Dataset entries:
★ ★ ★ ★ ★ ★ ★

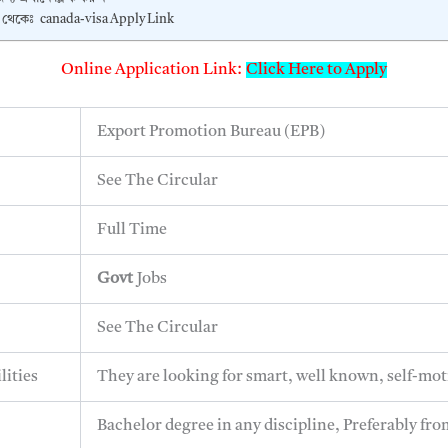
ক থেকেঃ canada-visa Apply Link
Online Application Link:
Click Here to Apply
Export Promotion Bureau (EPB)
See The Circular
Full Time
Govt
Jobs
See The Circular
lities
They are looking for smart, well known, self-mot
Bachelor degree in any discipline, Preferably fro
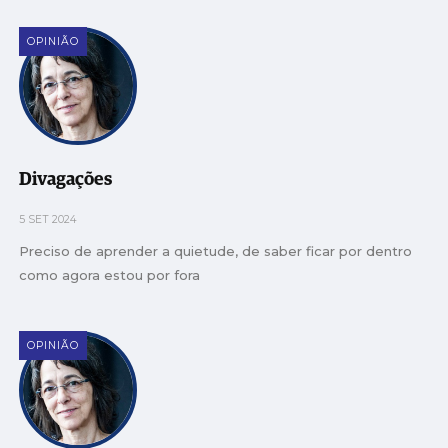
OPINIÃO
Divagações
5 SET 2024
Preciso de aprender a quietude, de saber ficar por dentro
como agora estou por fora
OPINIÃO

★ ★ ★ ★ ★ ★ ★

Work to complete: Rewrite the rows above with each "Circular" replaced by "Notice" and everything else unchanged. Omit the pictures from the output.

Response to this task:
ক থেকেঃ canada-visa Apply Link
Online Application Link:
Click Here to Apply
Export Promotion Bureau (EPB)
See The Notice
Full Time
Govt
Jobs
See The Notice
lities
They are looking for smart, well known, self-mot
Bachelor degree in any discipline, Preferably fro
OPINIÃO
Divagações
5 SET 2024
Preciso de aprender a quietude, de saber ficar por dentro
como agora estou por fora
OPINIÃO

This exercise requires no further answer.